> Task brief:
With nothing added and nothing dropped, write out all of the entries below.

Data section START

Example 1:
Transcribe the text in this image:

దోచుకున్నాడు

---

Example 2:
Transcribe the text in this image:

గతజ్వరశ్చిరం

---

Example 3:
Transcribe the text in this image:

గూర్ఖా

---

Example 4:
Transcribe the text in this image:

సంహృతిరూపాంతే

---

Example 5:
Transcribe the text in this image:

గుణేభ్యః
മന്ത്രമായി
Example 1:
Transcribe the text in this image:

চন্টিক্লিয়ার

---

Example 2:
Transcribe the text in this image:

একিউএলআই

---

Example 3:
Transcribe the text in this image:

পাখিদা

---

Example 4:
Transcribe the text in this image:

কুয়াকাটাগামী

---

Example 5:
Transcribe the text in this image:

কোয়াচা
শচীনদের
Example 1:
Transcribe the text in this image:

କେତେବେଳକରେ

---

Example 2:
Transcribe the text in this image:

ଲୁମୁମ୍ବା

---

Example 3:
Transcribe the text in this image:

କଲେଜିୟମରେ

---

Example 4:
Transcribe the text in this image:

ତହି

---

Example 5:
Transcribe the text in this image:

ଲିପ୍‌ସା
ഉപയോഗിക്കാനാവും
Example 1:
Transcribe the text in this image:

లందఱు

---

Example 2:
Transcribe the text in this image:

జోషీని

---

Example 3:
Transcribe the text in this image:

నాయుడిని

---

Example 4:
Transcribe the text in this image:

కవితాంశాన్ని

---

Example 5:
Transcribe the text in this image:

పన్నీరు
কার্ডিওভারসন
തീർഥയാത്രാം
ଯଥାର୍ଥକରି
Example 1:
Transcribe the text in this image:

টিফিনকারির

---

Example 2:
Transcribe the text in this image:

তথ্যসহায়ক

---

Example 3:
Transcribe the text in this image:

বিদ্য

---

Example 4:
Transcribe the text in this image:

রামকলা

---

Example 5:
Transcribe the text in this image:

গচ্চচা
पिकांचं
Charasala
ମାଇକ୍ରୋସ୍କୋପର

Data section END

> Answer to this problem:
Example 1:
Transcribe the text in this image:

దోచుకున్నాడు

---

Example 2:
Transcribe the text in this image:

గతజ్వరశ్చిరం

---

Example 3:
Transcribe the text in this image:

గూర్ఖా

---

Example 4:
Transcribe the text in this image:

సంహృతిరూపాంతే

---

Example 5:
Transcribe the text in this image:

గుణేభ్యః
മന്ത്രമായി
Example 1:
Transcribe the text in this image:

চন্টিক্লিয়ার

---

Example 2:
Transcribe the text in this image:

একিউএলআই

---

Example 3:
Transcribe the text in this image:

পাখিদা

---

Example 4:
Transcribe the text in this image:

কুয়াকাটাগামী

---

Example 5:
Transcribe the text in this image:

কোয়াচা
শচীনদের
Example 1:
Transcribe the text in this image:

କେତେବେଳକରେ

---

Example 2:
Transcribe the text in this image:

ଲୁମୁମ୍ବା

---

Example 3:
Transcribe the text in this image:

କଲେଜିୟମରେ

---

Example 4:
Transcribe the text in this image:

ତହି

---

Example 5:
Transcribe the text in this image:

ଲିପ୍‌ସା
ഉപയോഗിക്കാനാവും
Example 1:
Transcribe the text in this image:

లందఱు

---

Example 2:
Transcribe the text in this image:

జోషీని

---

Example 3:
Transcribe the text in this image:

నాయుడిని

---

Example 4:
Transcribe the text in this image:

కవితాంశాన్ని

---

Example 5:
Transcribe the text in this image:

పన్నీరు
কার্ডিওভারসন
തീർഥയാത്രാം
ଯଥାର୍ଥକରି
Example 1:
Transcribe the text in this image:

টিফিনকারির

---

Example 2:
Transcribe the text in this image:

তথ্যসহায়ক

---

Example 3:
Transcribe the text in this image:

বিদ্য

---

Example 4:
Transcribe the text in this image:

রামকলা

---

Example 5:
Transcribe the text in this image:

গচ্চচা
पिकांचं
Charasala
ମାଇକ୍ରୋସ୍କୋପର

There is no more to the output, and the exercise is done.